The company has also added the Pulse app dedicated to SoundCloud creators, and the On SoundCloud creator partner program. Currently, to become a Premier Partner and earn revenue for your music off of ads and Soundcloud Go subs, you have to apply, which means it’s probably not going to happen yet unless you’re a pretty huge player. However, in a recent email, SoundCloud claimed that “eventually, everyone will have the opportunity to earn money from their SoundCloud presence via our creator partner program On SoundCloud.”

However, the folks at Premier Sound Bank have alerted us that along with their partners at Rightsify, you can apply for their SoundCloud Monetization Service. If approved, you’ll keep 80% of your monthly royalties generated. The trade-off seems to be that if you hold out for SoundCloud to open up monetization to everyone, you may be able to keep 100% of your royalties. So choose carefully.

Apple Music and Dubset
One of the real sticky wickets since the democratization of music production and Internet distribution became factors has been the explosion of unofficial remixes, mash-ups and DJ mixes, as well as the on-and-off efforts by the powers that be to delegitimize them and remove them from many sites. However, Dubset Media, a self-described music industry technology solutions company, estimates that both the original artists and labels, as well as the producers and DJs making derivative works from them, are leaving potential millions from streaming revenue on the table by not monetizing these works.

Clearly, trying to ignore or stop the popularity of bootleg remixes, mash-ups and DJ mixes is not going to work. Dubset cites estimates that the traditional music distribution system releases 20,000 tracks per day, while there are 300,000 user-generated tracks posted online per day, most of which could not previously get to legal music services.

Dubset plans to change all that, and Apple Music has become its first major streaming partner in doing so. During SXSW Interactive, Apple announced that it has partnered with Dubset to stream a certain amount of unofficial remixes, mash-ups and DJ mixes to stream over Apple Music. We don’t know yet if Apple will allow all of Dubset’s approved content on its service, or if it will have exclusive access to it, but this is an exciting development for a huge amount of electronic musicians and producers who have this kind of music in their catalog. It also seems likely that other streaming services will want to jump on a partnership with Dubset if they’re allowed to.

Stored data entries

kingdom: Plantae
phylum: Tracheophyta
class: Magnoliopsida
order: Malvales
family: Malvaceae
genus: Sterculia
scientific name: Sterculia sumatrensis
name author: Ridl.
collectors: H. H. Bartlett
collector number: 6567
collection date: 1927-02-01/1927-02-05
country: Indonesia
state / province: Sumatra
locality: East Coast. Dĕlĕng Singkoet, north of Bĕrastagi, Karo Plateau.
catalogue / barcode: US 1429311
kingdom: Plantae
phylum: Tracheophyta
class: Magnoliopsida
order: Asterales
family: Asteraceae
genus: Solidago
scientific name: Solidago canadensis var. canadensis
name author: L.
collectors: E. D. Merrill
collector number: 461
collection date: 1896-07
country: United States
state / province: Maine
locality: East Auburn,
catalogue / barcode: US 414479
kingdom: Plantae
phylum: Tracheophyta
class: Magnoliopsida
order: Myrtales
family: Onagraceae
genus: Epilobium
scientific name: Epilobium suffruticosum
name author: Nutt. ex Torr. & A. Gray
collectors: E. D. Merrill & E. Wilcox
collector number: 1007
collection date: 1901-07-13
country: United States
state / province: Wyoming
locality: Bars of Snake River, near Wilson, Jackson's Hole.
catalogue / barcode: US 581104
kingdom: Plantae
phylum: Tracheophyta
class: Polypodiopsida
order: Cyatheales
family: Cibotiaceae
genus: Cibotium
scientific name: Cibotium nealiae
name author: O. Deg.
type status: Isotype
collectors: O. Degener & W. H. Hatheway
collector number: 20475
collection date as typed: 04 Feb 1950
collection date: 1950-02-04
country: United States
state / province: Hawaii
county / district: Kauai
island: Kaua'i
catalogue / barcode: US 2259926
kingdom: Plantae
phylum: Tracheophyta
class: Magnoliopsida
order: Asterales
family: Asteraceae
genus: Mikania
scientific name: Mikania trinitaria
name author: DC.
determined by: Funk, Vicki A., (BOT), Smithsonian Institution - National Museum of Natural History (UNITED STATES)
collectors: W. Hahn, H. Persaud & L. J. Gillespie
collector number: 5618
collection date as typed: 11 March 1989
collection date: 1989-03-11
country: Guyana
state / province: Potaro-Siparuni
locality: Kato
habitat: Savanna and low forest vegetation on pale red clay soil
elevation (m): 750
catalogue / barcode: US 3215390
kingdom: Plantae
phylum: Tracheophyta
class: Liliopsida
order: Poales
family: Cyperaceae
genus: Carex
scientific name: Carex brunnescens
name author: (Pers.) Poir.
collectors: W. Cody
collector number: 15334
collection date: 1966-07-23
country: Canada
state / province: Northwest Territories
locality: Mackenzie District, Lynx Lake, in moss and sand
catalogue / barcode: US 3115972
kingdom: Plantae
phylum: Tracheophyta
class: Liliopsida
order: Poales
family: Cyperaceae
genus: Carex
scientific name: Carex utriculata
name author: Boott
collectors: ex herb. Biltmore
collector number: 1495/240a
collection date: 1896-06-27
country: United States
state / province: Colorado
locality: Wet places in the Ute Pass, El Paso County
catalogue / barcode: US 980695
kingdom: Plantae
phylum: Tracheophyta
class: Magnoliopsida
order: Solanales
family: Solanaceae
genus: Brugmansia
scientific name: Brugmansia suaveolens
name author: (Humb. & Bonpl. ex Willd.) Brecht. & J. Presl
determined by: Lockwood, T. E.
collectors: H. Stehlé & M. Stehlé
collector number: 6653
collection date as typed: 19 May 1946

(Requirement): Transcribe the part of the music monetization passage between "However, the folks" and "So choose carefully.", inclusive. These rows have no connection to the passage about music monetization on SoundCloud and Apple Music.

(Result):
However, the folks at Premier Sound Bank have alerted us that along with their partners at Rightsify, you can apply for their SoundCloud Monetization Service. If approved, you’ll keep 80% of your monthly royalties generated. The trade-off seems to be that if you hold out for SoundCloud to open up monetization to everyone, you may be able to keep 100% of your royalties. So choose carefully.